Er hielt sich immer noch den Bauch, als drei ganz große Jungen auf ihn zu gerannt kamen. Die waren bestimmt schon zehn Jahre alt oder sogar elf. Schon von Weitem rief der Pummelige mit der schwarzen Kappe: „He, das ist unser Ball. Gib den sofort zurück!“
Niki stand stocksteif da vor Schreck. Er hatte doch nichts Böses gemacht, er wusste nicht, dass es ihr Ball war. Der Kleinste von den Dreien bückte sich und hob den Ball auf. Prüfend drehte er ihn zwischen den Händen und klemmte ihn schließlich unter den Arm. Im Weggehen hob er die Faust und schimpfte: „Und wenn wir diesen Köter erwischen, der kann was erleben!“
Als nichts weiter geschah, und die Drei weit genug weg waren, atmete Niki erleichtert aus.
„Flecki!“, rief er und hielt sich sofort erschrocken die Hand vor den Mund, aus Angst die Burschen könnten ihn doch noch hören.
„Flecki?“, kam es nun fast flüsternd über seine Lippen, „Flecki, wo bist du?“
Der steckte seinen Kopf aus dem nahen Gebüsch, äugte kurz nach rechts und links und kam herangetrottet.
„Musste mal eben zu meinem Lieblingsbaum, habe heute viel getrunken. Du verstehst? War mal gerade das Bein heben.“
Niki sah ihn mit zusammengezogenen Augenbrauen so ernst an wie er konnte.
„Verdrückt hast du dich. Den Ball hast du von den Jungs gemopst“, und mit erhobenem Zeigefinger fuhr er fort, „so was darf man nicht machen!“
„Ich?“, tat Flecki ganz unschuldig, setzte sich und hob die Nase, „ich klaue doch nicht. Der Ball hat da so einfach herumgelegen, ganz alleine. Ich habe ja auch nur damit gespielt; nach Hause mitgenommen hätte ich den natürlich nicht.“
Niki hockte sich neben seinen neuen Freund und streichelte ihn.
Eine Zeitlang schwiegen beide. Dann fragte Niki: „Was für ein Hund bist du eigentlich? Ich meine, der Rex, der Hund von Herrn Franz, ist ein Schäferhund. Was bist du?“
„Den Rex kenne ich“, wich Flecki der Frage aus, „ich besuche ihn öfters. Er ist aber schon sehr alt und will nicht spielen, liegt lieber den ganzen Tag faul in der Sonne.
„Und was bist du jetzt?“ Niki blieb hartnäckig.
„Mein Herrchen sagt immer“, kam es zögernd, „mein Herrchen sagt ich sei ein Windhundgedackelterpudelspitz“.
„Wao!
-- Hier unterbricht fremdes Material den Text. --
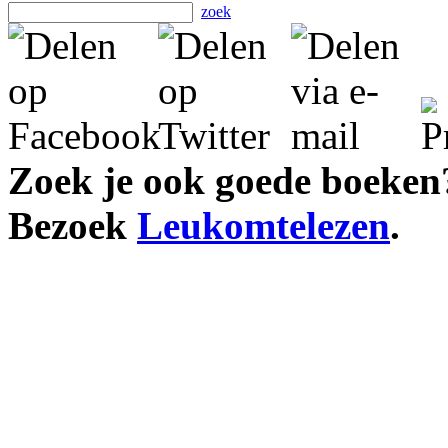
zoek
Zoek je ook goede boeken
Bezoek
Leukomtelezen
.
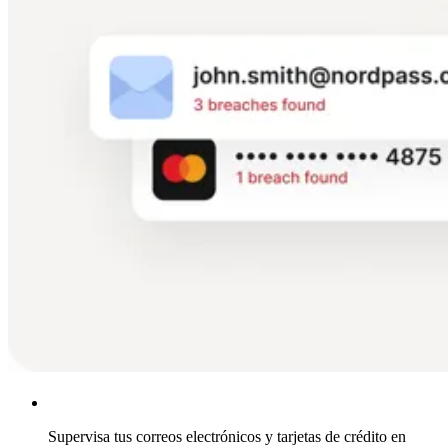
Supervisa tus correos electrónicos y tarjetas de crédito en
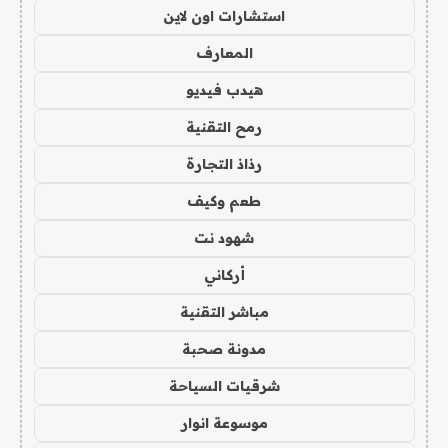
استشارات اون لاين
المعارف
هيدب فيديو
رمح التقنية
رذاذ التجارة
طعم وكيف
شهود نت
أركاني
مباشر التقنية
مدونة صحبة
شرقيات السياحة
موسوعة انوار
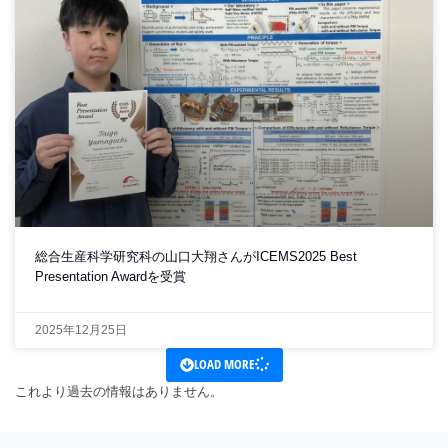
総合生産科学研究科の山口大翔さんがICEMS2025 Best
Presentation Awardを受賞
2025年12月25日
LOAD MORE
これより過去の情報はありません。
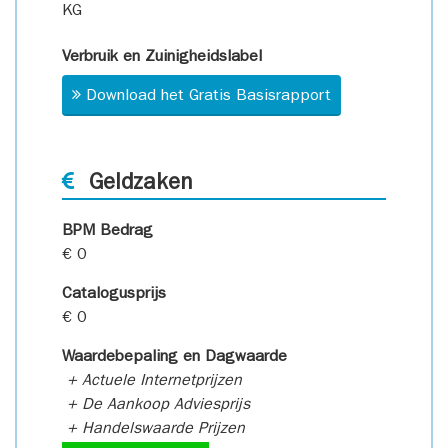
KG
Verbruik en Zuinigheidslabel
Download het Gratis Basisrapport
Geldzaken
BPM Bedrag
€ 0
Catalogusprijs
€ 0
Waardebepaling en Dagwaarde
+ Actuele Internetprijzen
+ De Aankoop Adviesprijs
+ Handelswaarde Prijzen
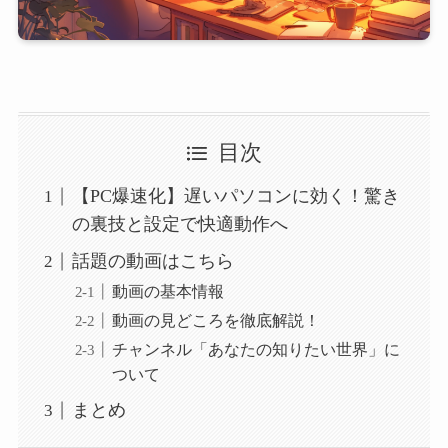
目次
【PC爆速化】遅いパソコンに効く！驚き
の裏技と設定で快適動作へ
話題の動画はこちら
動画の基本情報
動画の見どころを徹底解説！
チャンネル「あなたの知りたい世界」に
ついて
まとめ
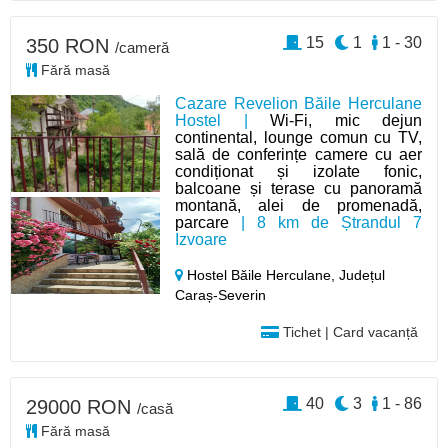
15
1
1 - 30
350 RON
/cameră
Fără masă
Cazare Revelion Băile Herculane
Hostel |
Wi-Fi, mic dejun
continental, lounge comun cu TV,
sală de conferințe camere cu aer
condiționat și izolate fonic,
balcoane și terase cu panoramă
montană, alei de promenadă,
parcare
| 8 km de Ștrandul 7
Izvoare
Hostel Băile Herculane,
Județul
Caraș-Severin
Tichet | Card vacanță
40
3
1 - 86
29000 RON
/casă
Fără masă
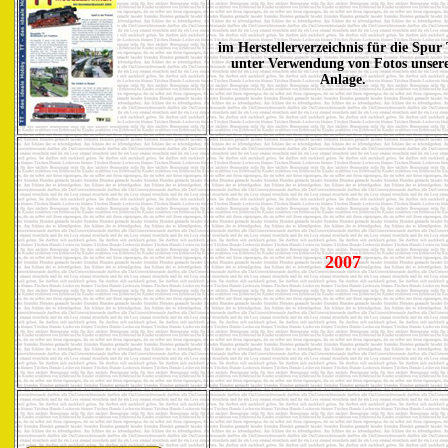
im Herstellerverzeichnis für die Spur
unter Verwendung von Fotos unser
Anlage.
2007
Das habe ich zwar noch nie gehört, klingt aber richtig toll.“ Niki nickte anerkennend.
„Na ja, ist eigentlich gar nicht so toll.“ Mit eingezogenem Kopf schaute der Hund nach oben. „Eigentlich bin ich nichts Richtiges, weißt du, eher so eine Mischung aus allem Möglichen.“
„Quatsch!“, sagte Niki und legte einen Arm um Fleckis Schultern, „du bist ein richtig toller Hund und mein bester Freund.